- _Provided passage_:
--

Aidan Hartley Aidan Hartley

Clean water beats social justice

It should stick to providing clean water and food

In the early 1980s when I was a schoolboy, my father, Brian Hartley, worked for Oxfam during a famine in Uganda’s Kara-moja. Like Dad, the other Oxfam people I remember in East Africa were earnest agriculturalists or engineers who had been overseas most of their lives. Some of them were religious or socialist, but they all had the technical skills to help local farmers rebuild their lives after wars or droughts.

The focus was on development. Like my dad, most were sandal-clad volunteers who worked for the charity for free. They helped farmers cultivate better crops or breed improved livestock to stop soil erosion, vaccinate cattle, plant trees and dig boreholes.

Since Quakers founded Oxfam in the 1940s to help civilians in Greece, it has saved and improved countless lives. I admired the charity so much that while at university I would secretly (because I feared my fellow undergraduates might laugh at me) visit its headquarters in north Oxford to do odd jobs.

--

- _Material provided_:
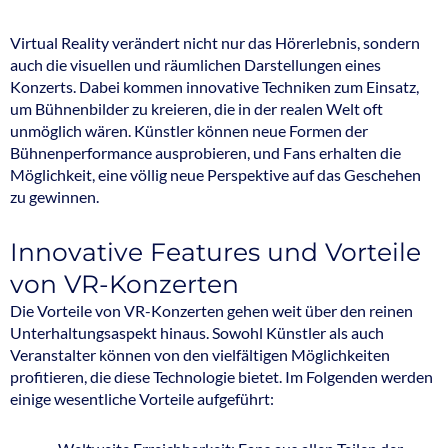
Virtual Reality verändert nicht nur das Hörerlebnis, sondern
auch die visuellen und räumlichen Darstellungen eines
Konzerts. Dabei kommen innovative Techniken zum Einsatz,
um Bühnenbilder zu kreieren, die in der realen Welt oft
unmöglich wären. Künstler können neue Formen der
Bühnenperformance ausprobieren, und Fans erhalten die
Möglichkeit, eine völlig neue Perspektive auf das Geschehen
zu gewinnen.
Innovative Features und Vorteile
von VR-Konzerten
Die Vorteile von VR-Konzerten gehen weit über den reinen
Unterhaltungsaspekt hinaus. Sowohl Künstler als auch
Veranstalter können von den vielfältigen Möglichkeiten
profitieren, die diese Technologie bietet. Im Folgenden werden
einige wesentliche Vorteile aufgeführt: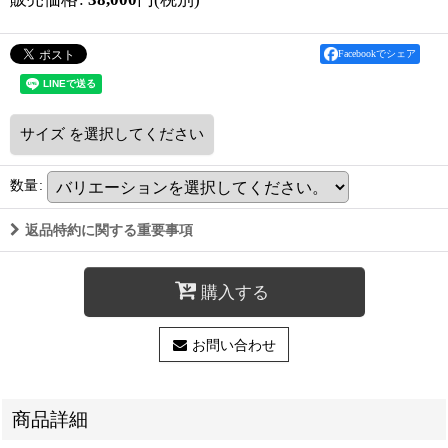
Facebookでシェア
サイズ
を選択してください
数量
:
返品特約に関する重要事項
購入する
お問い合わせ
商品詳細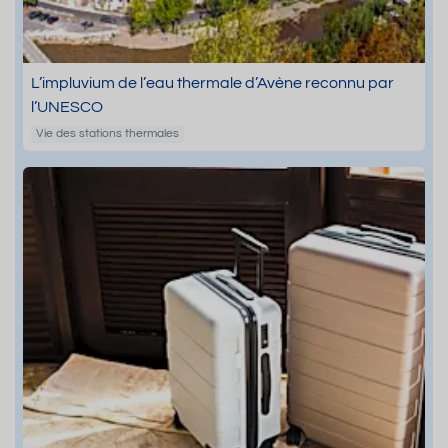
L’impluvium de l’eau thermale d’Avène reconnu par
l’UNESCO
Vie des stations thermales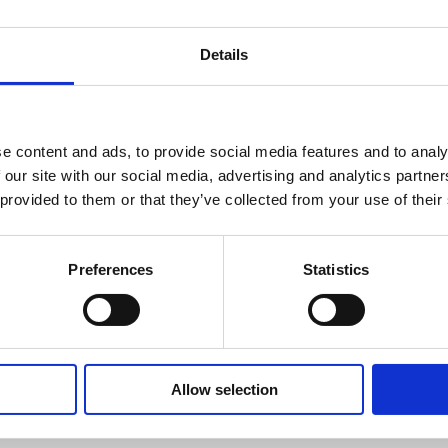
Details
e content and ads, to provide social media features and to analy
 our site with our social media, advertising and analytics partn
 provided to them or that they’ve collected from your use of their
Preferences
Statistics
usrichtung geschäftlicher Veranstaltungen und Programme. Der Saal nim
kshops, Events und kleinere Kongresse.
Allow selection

--

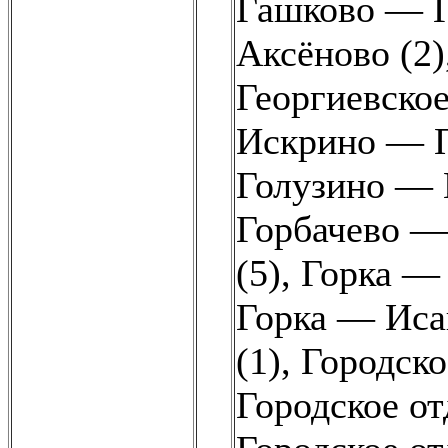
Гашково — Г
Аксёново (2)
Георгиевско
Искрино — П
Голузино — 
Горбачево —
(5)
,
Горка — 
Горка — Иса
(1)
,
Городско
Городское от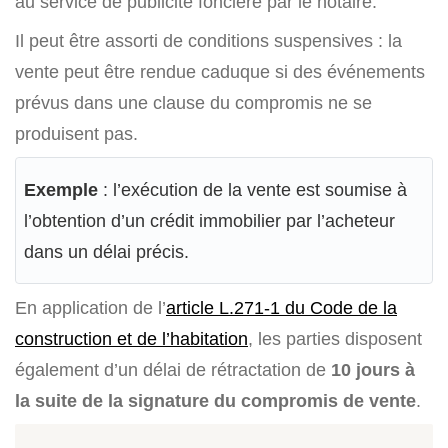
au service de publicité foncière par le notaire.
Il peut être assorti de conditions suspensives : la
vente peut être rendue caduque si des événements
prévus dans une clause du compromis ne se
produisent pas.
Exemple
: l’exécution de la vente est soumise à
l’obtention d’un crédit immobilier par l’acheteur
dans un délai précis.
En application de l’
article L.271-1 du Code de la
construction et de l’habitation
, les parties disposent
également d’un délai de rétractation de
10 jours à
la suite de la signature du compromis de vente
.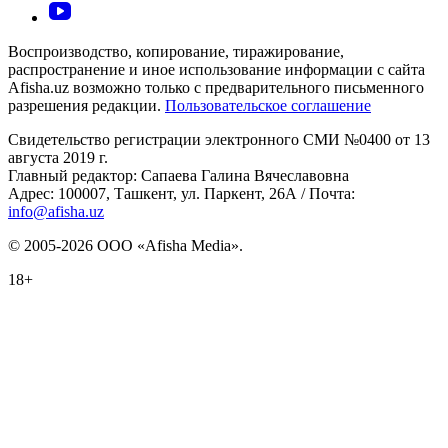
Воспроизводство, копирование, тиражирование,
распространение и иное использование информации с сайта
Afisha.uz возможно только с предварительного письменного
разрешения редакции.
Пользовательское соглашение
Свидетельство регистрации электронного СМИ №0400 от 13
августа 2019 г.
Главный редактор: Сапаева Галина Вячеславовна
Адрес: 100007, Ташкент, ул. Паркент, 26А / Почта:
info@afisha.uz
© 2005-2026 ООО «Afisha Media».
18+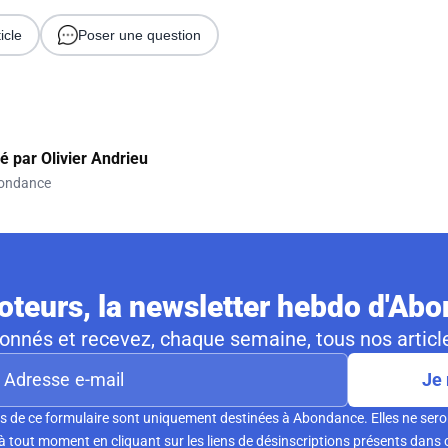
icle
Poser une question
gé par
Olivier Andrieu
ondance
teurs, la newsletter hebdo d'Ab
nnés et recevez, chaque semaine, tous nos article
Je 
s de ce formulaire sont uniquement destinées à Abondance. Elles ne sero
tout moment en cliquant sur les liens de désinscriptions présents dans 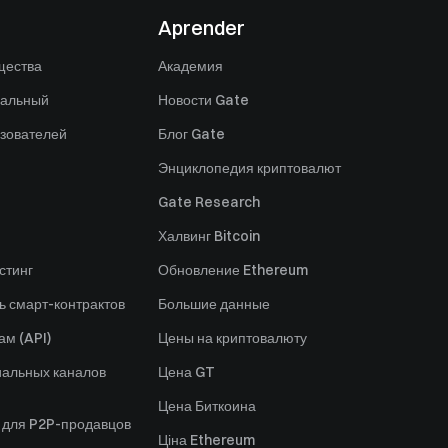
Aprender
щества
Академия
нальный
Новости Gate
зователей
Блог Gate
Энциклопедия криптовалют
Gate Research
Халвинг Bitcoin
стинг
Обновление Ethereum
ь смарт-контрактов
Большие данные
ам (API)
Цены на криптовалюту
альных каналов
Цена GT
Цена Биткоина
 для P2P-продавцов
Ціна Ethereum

--

- _Assigned task A_: In the passage about Oxfam, translate this sentence into Spanish: "Like my dad, most were sandal-clad volunteers who worked for the charity for free."
- _Assigned task B_: Continue the passage about Oxfam from its final sentence.

- _Answer space A_: Como mi padre, la mayoría eran voluntarios que calzaban sandalias y trabajaban para la organización benéfica sin cobrar.

- _Answer space B_:
As a correspondent for Reuters in the 1990s, I came across Oxfam in Somalia, Central Africa and Ethiopia. Africa’s humanitarian crises were now known as ‘complex emergencies’ or, in the case of South Sudan, the ‘permanent emergency’: war, famine, pestilence and death on a vast scale. Once again I saw Oxfam technicians doing impressive, hands-on work for civilians in refugee camps, delivering clean water and food.

Around the turn of the century, during Tony Blair’s government, everything suddenly changed. UK charities like Oxfam had failed to move on from the cycle of emergency to sustainable development, and yet the crises were getting bigger and nastier and the do-gooders had never been in such demand. Budgets exploded. Aid groups got so much money they could hardly keep up with the ‘burn rate’, which is what they call the need to spend funds before the end of a financial year so that donors do not cut the flow of future cash.